• _Activity_:
Each record must appear in your answer exactly as it does below.

======== Supplied records ========

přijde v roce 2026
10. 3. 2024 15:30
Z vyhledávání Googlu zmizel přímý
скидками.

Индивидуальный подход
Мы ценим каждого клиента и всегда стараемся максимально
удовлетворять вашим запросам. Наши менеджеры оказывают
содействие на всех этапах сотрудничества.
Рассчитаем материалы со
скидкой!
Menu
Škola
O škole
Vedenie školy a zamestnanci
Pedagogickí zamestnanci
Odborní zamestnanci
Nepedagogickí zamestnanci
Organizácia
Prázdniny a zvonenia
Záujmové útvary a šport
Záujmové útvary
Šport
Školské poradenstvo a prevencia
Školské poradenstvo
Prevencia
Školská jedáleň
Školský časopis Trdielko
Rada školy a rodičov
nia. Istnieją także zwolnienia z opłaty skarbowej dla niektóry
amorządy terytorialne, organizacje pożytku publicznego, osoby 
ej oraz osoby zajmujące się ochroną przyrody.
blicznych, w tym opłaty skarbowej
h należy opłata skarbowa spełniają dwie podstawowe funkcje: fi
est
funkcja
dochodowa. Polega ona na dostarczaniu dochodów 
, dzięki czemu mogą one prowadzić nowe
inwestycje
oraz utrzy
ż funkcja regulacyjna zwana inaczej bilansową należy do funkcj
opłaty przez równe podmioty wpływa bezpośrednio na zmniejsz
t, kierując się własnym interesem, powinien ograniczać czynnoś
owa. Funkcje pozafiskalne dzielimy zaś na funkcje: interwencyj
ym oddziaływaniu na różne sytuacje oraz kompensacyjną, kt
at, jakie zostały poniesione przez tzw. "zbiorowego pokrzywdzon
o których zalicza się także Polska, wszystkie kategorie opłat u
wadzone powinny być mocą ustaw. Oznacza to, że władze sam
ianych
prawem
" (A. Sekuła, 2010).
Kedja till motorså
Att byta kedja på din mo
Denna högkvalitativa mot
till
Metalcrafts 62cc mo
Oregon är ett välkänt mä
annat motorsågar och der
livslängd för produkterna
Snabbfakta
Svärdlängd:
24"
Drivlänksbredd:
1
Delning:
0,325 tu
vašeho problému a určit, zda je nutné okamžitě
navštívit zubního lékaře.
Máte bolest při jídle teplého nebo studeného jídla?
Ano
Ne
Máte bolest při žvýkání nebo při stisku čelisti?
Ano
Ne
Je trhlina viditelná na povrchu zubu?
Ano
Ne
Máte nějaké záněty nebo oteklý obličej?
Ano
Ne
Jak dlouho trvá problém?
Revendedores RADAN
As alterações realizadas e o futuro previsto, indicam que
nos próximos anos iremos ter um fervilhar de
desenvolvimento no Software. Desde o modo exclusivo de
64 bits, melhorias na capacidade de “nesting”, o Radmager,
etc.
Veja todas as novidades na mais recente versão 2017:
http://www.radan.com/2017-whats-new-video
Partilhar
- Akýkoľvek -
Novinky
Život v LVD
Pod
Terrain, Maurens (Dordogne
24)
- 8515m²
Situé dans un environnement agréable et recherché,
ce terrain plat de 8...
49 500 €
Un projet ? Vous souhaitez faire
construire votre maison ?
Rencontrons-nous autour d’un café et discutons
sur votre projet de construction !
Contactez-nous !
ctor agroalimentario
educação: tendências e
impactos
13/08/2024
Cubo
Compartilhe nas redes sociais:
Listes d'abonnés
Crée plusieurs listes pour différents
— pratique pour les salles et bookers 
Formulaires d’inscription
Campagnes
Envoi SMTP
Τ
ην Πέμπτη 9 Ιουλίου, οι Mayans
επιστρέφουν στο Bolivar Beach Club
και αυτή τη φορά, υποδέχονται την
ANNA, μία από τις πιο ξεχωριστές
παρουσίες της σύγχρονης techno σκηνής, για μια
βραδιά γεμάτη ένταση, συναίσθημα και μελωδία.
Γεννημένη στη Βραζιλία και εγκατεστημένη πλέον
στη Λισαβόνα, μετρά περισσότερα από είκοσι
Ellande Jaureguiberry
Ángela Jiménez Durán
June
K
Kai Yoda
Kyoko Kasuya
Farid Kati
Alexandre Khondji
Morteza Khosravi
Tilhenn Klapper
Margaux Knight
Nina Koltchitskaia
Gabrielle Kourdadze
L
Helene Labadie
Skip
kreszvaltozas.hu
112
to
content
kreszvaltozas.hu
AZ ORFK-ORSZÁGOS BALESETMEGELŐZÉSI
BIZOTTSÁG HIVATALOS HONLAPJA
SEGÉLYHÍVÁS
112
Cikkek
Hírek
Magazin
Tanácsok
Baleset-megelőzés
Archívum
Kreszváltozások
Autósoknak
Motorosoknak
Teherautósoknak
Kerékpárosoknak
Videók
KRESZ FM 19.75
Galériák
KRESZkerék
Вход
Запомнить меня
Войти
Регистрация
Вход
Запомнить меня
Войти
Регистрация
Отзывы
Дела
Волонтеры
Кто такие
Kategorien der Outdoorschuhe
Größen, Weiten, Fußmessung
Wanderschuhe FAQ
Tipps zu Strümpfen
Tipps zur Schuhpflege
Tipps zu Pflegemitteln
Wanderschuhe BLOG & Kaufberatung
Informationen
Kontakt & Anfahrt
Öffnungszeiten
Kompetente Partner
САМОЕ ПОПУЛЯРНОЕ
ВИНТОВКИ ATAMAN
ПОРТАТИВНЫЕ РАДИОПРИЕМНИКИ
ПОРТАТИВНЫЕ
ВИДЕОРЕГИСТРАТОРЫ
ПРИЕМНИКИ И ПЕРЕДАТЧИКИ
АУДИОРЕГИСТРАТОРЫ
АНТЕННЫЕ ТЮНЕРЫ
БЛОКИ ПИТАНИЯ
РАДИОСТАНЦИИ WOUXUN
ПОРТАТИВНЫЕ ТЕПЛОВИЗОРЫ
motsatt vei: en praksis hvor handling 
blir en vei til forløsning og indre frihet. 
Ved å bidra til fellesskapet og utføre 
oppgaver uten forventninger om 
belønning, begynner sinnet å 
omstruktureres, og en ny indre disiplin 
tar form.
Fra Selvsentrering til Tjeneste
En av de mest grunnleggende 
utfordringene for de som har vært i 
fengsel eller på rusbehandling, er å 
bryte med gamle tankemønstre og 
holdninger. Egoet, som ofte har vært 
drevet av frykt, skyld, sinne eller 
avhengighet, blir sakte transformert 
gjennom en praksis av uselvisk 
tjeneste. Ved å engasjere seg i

========

• _Answer to this problem_:
přijde v roce 2026
10. 3. 2024 15:30
Z vyhledávání Googlu zmizel přímý
скидками.

Индивидуальный подход
Мы ценим каждого клиента и всегда стараемся максимально
удовлетворять вашим запросам. Наши менеджеры оказывают
содействие на всех этапах сотрудничества.
Рассчитаем материалы со
скидкой!
Menu
Škola
O škole
Vedenie školy a zamestnanci
Pedagogickí zamestnanci
Odborní zamestnanci
Nepedagogickí zamestnanci
Organizácia
Prázdniny a zvonenia
Záujmové útvary a šport
Záujmové útvary
Šport
Školské poradenstvo a prevencia
Školské poradenstvo
Prevencia
Školská jedáleň
Školský časopis Trdielko
Rada školy a rodičov
nia. Istnieją także zwolnienia z opłaty skarbowej dla niektóry
amorządy terytorialne, organizacje pożytku publicznego, osoby 
ej oraz osoby zajmujące się ochroną przyrody.
blicznych, w tym opłaty skarbowej
h należy opłata skarbowa spełniają dwie podstawowe funkcje: fi
est
funkcja
dochodowa. Polega ona na dostarczaniu dochodów 
, dzięki czemu mogą one prowadzić nowe
inwestycje
oraz utrzy
ż funkcja regulacyjna zwana inaczej bilansową należy do funkcj
opłaty przez równe podmioty wpływa bezpośrednio na zmniejsz
t, kierując się własnym interesem, powinien ograniczać czynnoś
owa. Funkcje pozafiskalne dzielimy zaś na funkcje: interwencyj
ym oddziaływaniu na różne sytuacje oraz kompensacyjną, kt
at, jakie zostały poniesione przez tzw. "zbiorowego pokrzywdzon
o których zalicza się także Polska, wszystkie kategorie opłat u
wadzone powinny być mocą ustaw. Oznacza to, że władze sam
ianych
prawem
" (A. Sekuła, 2010).
Kedja till motorså
Att byta kedja på din mo
Denna högkvalitativa mot
till
Metalcrafts 62cc mo
Oregon är ett välkänt mä
annat motorsågar och der
livslängd för produkterna
Snabbfakta
Svärdlängd:
24"
Drivlänksbredd:
1
Delning:
0,325 tu
vašeho problému a určit, zda je nutné okamžitě
navštívit zubního lékaře.
Máte bolest při jídle teplého nebo studeného jídla?
Ano
Ne
Máte bolest při žvýkání nebo při stisku čelisti?
Ano
Ne
Je trhlina viditelná na povrchu zubu?
Ano
Ne
Máte nějaké záněty nebo oteklý obličej?
Ano
Ne
Jak dlouho trvá problém?
Revendedores RADAN
As alterações realizadas e o futuro previsto, indicam que
nos próximos anos iremos ter um fervilhar de
desenvolvimento no Software. Desde o modo exclusivo de
64 bits, melhorias na capacidade de “nesting”, o Radmager,
etc.
Veja todas as novidades na mais recente versão 2017:
http://www.radan.com/2017-whats-new-video
Partilhar
- Akýkoľvek -
Novinky
Život v LVD
Pod
Terrain, Maurens (Dordogne
24)
- 8515m²
Situé dans un environnement agréable et recherché,
ce terrain plat de 8...
49 500 €
Un projet ? Vous souhaitez faire
construire votre maison ?
Rencontrons-nous autour d’un café et discutons
sur votre projet de construction !
Contactez-nous !
ctor agroalimentario
educação: tendências e
impactos
13/08/2024
Cubo
Compartilhe nas redes sociais:
Listes d'abonnés
Crée plusieurs listes pour différents
— pratique pour les salles et bookers 
Formulaires d’inscription
Campagnes
Envoi SMTP
Τ
ην Πέμπτη 9 Ιουλίου, οι Mayans
επιστρέφουν στο Bolivar Beach Club
και αυτή τη φορά, υποδέχονται την
ANNA, μία από τις πιο ξεχωριστές
παρουσίες της σύγχρονης techno σκηνής, για μια
βραδιά γεμάτη ένταση, συναίσθημα και μελωδία.
Γεννημένη στη Βραζιλία και εγκατεστημένη πλέον
στη Λισαβόνα, μετρά περισσότερα από είκοσι
Ellande Jaureguiberry
Ángela Jiménez Durán
June
K
Kai Yoda
Kyoko Kasuya
Farid Kati
Alexandre Khondji
Morteza Khosravi
Tilhenn Klapper
Margaux Knight
Nina Koltchitskaia
Gabrielle Kourdadze
L
Helene Labadie
Skip
kreszvaltozas.hu
112
to
content
kreszvaltozas.hu
AZ ORFK-ORSZÁGOS BALESETMEGELŐZÉSI
BIZOTTSÁG HIVATALOS HONLAPJA
SEGÉLYHÍVÁS
112
Cikkek
Hírek
Magazin
Tanácsok
Baleset-megelőzés
Archívum
Kreszváltozások
Autósoknak
Motorosoknak
Teherautósoknak
Kerékpárosoknak
Videók
KRESZ FM 19.75
Galériák
KRESZkerék
Вход
Запомнить меня
Войти
Регистрация
Вход
Запомнить меня
Войти
Регистрация
Отзывы
Дела
Волонтеры
Кто такие
Kategorien der Outdoorschuhe
Größen, Weiten, Fußmessung
Wanderschuhe FAQ
Tipps zu Strümpfen
Tipps zur Schuhpflege
Tipps zu Pflegemitteln
Wanderschuhe BLOG & Kaufberatung
Informationen
Kontakt & Anfahrt
Öffnungszeiten
Kompetente Partner
САМОЕ ПОПУЛЯРНОЕ
ВИНТОВКИ ATAMAN
ПОРТАТИВНЫЕ РАДИОПРИЕМНИКИ
ПОРТАТИВНЫЕ
ВИДЕОРЕГИСТРАТОРЫ
ПРИЕМНИКИ И ПЕРЕДАТЧИКИ
АУДИОРЕГИСТРАТОРЫ
АНТЕННЫЕ ТЮНЕРЫ
БЛОКИ ПИТАНИЯ
РАДИОСТАНЦИИ WOUXUN
ПОРТАТИВНЫЕ ТЕПЛОВИЗОРЫ
motsatt vei: en praksis hvor handling 
blir en vei til forløsning og indre frihet. 
Ved å bidra til fellesskapet og utføre 
oppgaver uten forventninger om 
belønning, begynner sinnet å 
omstruktureres, og en ny indre disiplin 
tar form.
Fra Selvsentrering til Tjeneste
En av de mest grunnleggende 
utfordringene for de som har vært i 
fengsel eller på rusbehandling, er å 
bryte med gamle tankemønstre og 
holdninger. Egoet, som ofte har vært 
drevet av frykt, skyld, sinne eller 
avhengighet, blir sakte transformert 
gjennom en praksis av uselvisk 
tjeneste. Ved å engasjere seg i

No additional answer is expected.